Frequently Asked Questions

Is there a difference between BIM QA and BIM Validation?

The most noteworthy difference between the two is the timing of their implementation. BIM QA is usually implemented throughout the entire modeling process, while Validation is mostly performed near the end of the modeling process.

Their purposes also differ significantly, since the former revolves around process control and model consistency, while the latter is more about the outcome of the modeling process being aligned with all the necessary requirements and factors so that a real-life structure can be implemented with no issues.

Can small or medium-sized businesses on a budget afford BIM QA processes?

It might seem difficult to cover all of the necessary elements in a BIM QA checklist if your company is on a budget. However, there are many other ways to perform the same processes at much lower cost.

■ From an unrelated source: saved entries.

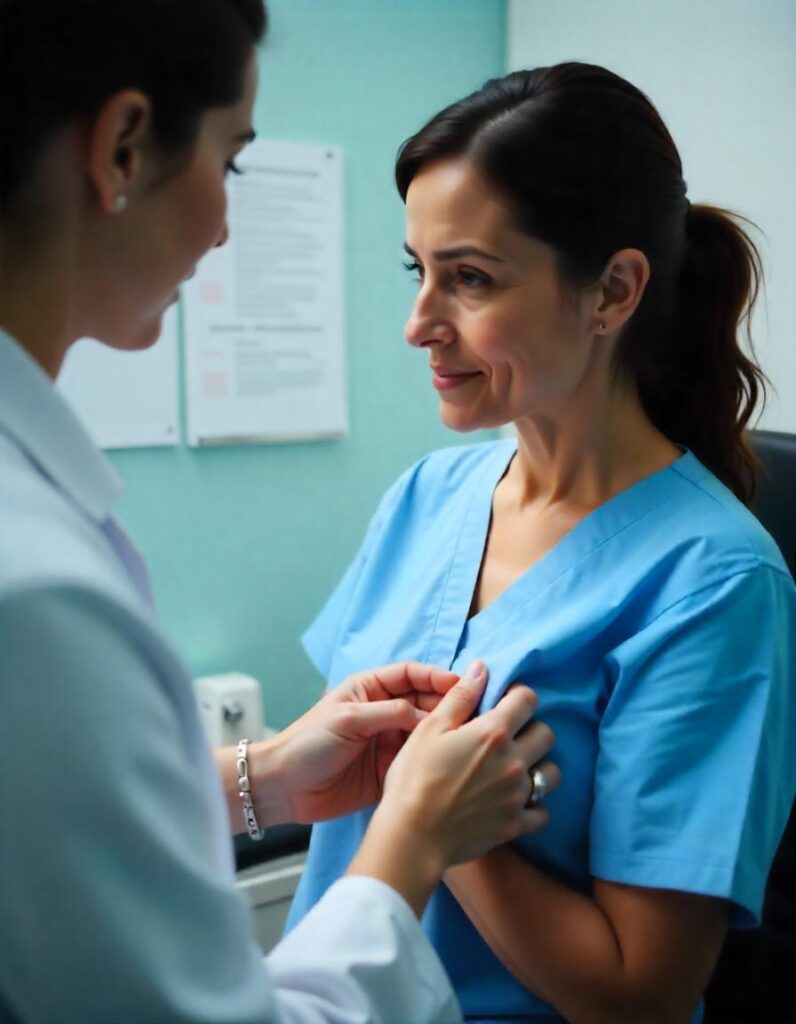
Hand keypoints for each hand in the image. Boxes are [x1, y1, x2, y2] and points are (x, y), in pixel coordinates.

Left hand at [256, 662, 459, 825]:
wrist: (284, 788)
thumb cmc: (308, 743)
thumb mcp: (349, 719)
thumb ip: (390, 713)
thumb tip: (429, 717)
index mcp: (370, 689)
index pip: (411, 675)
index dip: (437, 677)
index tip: (462, 685)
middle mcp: (383, 712)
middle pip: (424, 702)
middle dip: (448, 705)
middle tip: (474, 713)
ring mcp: (388, 741)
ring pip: (426, 732)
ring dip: (445, 733)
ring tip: (470, 738)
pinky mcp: (390, 770)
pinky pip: (419, 760)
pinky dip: (435, 760)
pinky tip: (454, 763)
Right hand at [381, 663, 557, 865]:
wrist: (412, 836)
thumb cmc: (414, 778)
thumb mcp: (430, 729)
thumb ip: (460, 696)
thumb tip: (482, 668)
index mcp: (494, 732)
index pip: (528, 700)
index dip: (518, 697)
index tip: (504, 704)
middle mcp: (514, 761)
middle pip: (546, 735)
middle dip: (531, 730)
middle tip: (508, 738)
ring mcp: (517, 795)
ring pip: (552, 774)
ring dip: (539, 767)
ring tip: (515, 770)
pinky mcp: (514, 825)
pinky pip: (542, 812)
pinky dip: (533, 806)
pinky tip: (514, 803)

For example, some tools for clash detection or model checking are either free or have low cost, and many BIM solutions even have built-in quality control features for validation or auditing. The creation of an internal QA team can be replaced by the outsourcing of specific QA tasks to reduce overhead without lowering the quality of the analysis.

Lastly, some of these processes are only partially connected with the topic of budgeting, including both education and the establishment of clear standards, neither of which needs a dedicated solution (only time and effort).

What is the difference between Quality Control and Quality Assurance in a BIM environment?

Quality Assurance in BIM ensures that the model is created in accordance with specific guidelines. It is a proactive approach at its core, affecting the model creation environment at different stages of the project lifecycle.

Quality Control, on the other hand, is a much more reactive process that always occurs when the model itself is already complete and is inspected or verified. Both processes have their own levels of depth, but Quality Assurance can usually resolve more errors than Quality Control due to the ability to affect different parts of the model creation process.